Dari tempat penampungan itu, selanjutnya ketiga ABG itu dipindahkan ke Karaoke Happy One. Pemilik tempat hiburan memberikan uang sebanyak Rp. 2,4 juta kepada Yati. Uang tersebut dianggap hutang ketiga anak tersebut -masing-masingnya berutang Rp 800 ribu--. Ktiga gadis muda itu diharuskan menandatangani surat perjanjian hutang.
Tina, Lia dan Citra tinggal di sana lebih kurang 12 hari. Selama di sana, mereka ditawarkan ke tamu-tamu dari Singapura dan Malaysia. Namun, karena belum ada kesesuaian harga, beruntung, mereka belum sempat "disentuh" para lelaki hidung belang.
Selama di karaoke, Lia terus menangis meminta pulang ke Medan. Belakangan, Yati memenuhi keinginan Lia namun dengan menyatakan ancaman bahwa Lia dilarang menceritakan apa yang dialaminya selama di Tanjung Balai Karimun.
Setiba di Medan, Lia menceritakan pengalamannya kepada orangtuanya. Kisah itu sampai juga ke telinga orang tua Tina dan Citra yang kemudian memilih berangkat ke Tanjung Balai Karimun untuk menjemput anak mereka. Tak mudah membawa pulang Tina dan Citra. Setelah bernegoisasi, Tina dan Citra diizinkan pulang setelah orangtua mereka melunasi hutang-hutang Tina dan Citra. Setibanya di Medan, kasus tiga remaja itu diketahui seorang wartawan lokal yang kemudian menyarankan orang tua Tina, Lia dan Citra melaporkan kasus tersebut ke PKPA Medan.
Pembentukan Tim Advokasi
Laporan tersebut segera ditindaklanjuti. Untuk mendalami kasus, beberapa anggota PKPA mengunjungi rumah Tina, Lia dan Citra. Berbekal keterangan yang diperoleh, PKPA menginisiasi pembentukan tim advokasi untuk mendampingi proses hukum kasus tiga remaja malang tersebut. Selain beranggotakan beberapa pengacara dari PKPA, tim juga melibatkan pengacara dari kantor pengacara profesional di Medan dan NGO seperti LBH Medan, LBH APIK, PPAI, LAAI dan LAWKI. Total pengacara yang menyatakan kesediaan membela kasus Tina, Lia dan Citra berjumlah 14 orang.

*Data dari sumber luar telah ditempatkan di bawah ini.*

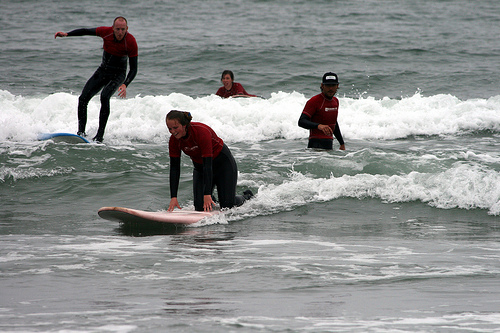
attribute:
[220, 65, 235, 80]
hair — brown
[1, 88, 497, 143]
sea foam — white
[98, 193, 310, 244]
surfboard — red and black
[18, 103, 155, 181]
wave — small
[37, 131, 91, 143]
surfboard — blue and white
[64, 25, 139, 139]
wet suit — black and red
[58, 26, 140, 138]
surf suit — red and black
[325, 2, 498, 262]
waves — light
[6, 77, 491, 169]
wave — small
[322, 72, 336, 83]
design — white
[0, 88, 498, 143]
waves — large, white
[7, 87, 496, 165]
foam — white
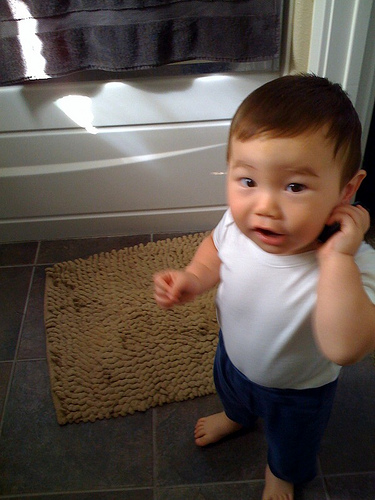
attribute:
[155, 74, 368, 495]
baby — little, cute, young, asian, boy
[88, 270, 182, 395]
mat — fuzzy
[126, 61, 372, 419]
boy — happy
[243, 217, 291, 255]
mouth — smiling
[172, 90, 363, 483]
baby — asian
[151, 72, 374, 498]
child — barefoot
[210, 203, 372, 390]
shirt — white 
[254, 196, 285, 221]
nose — small 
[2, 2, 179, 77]
towel — navy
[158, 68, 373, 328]
baby — cute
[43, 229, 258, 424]
rug — tan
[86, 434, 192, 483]
tile — dark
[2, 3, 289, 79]
towel — grey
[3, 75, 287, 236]
tub — white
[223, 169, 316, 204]
eyes — cute, clear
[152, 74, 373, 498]
boy — baby, standing, young, asian, little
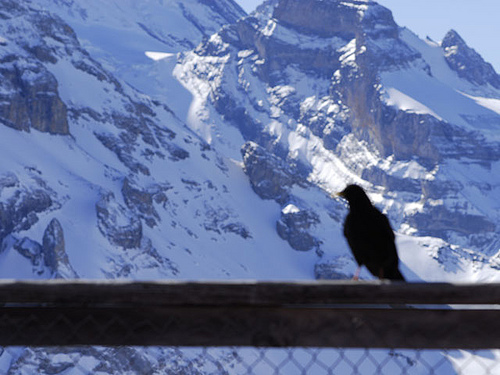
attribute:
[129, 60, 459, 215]
mountain — sunlit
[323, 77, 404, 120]
rock — brown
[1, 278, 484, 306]
wood — long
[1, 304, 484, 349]
wood — long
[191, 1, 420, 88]
peak — wide, circular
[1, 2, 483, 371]
mountain — snowy, sunlit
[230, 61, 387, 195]
layer — exposed, rock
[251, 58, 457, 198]
layer — exposed, rock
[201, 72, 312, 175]
layer — exposed, rock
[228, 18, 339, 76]
layer — exposed, rock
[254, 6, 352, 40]
layer — exposed, rock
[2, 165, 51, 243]
outcrop — large, jagged, smooth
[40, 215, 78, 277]
outcrop — large, jagged, smooth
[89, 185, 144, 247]
outcrop — large, jagged, smooth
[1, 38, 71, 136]
outcrop — large, jagged, smooth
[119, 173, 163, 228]
outcrop — large, jagged, smooth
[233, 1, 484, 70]
sky — pale blue, blue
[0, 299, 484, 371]
fencing — open, twisted wire, wire, metal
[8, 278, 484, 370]
fence — wooden, metal, meshed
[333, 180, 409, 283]
bird — black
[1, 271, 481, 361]
ledge — brown, wooden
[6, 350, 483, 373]
fence — chain link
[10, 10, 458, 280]
mountain — snow covered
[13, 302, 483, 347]
support beam — wooden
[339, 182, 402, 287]
bird — black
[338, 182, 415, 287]
bird — black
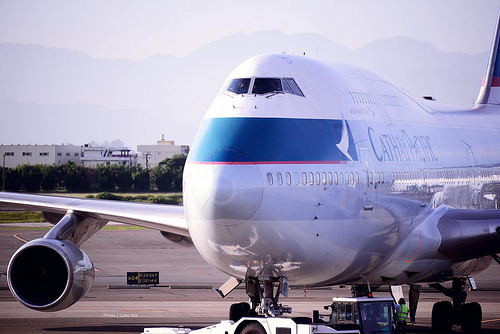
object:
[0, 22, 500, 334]
jumbojet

Tim advokasi yang dikoordinir PKPA selanjutnya membuat pengaduan ke Polda Sumut. Berikutnya, beberapa polisi wanita dari bagian Ruang Pelayanan Khusus (RPK) Polda Sumut meminta keterangan dari ketiga korban. Tim Polwan juga langsung mendatangi rumah para korban untuk melihat situasi sosial dan memberi dukungan moril kepada korban agar tidak takut diteror para pelaku.
Selama dua minggu, Polda Sumut melakukan pengejaran dan hingga berhasil menangkap Sulastri. Namun, Yati dan Fit masih bebas. Tim kuasa hukum terus mendesak Polda Sumut segera menangkap Yati, Fit dan Mami Fuji. Sebab, mereka kerap beroperasi mencari gadis-gadis belia di Medan untuk dibawa ke Tanjung Balai Karimun.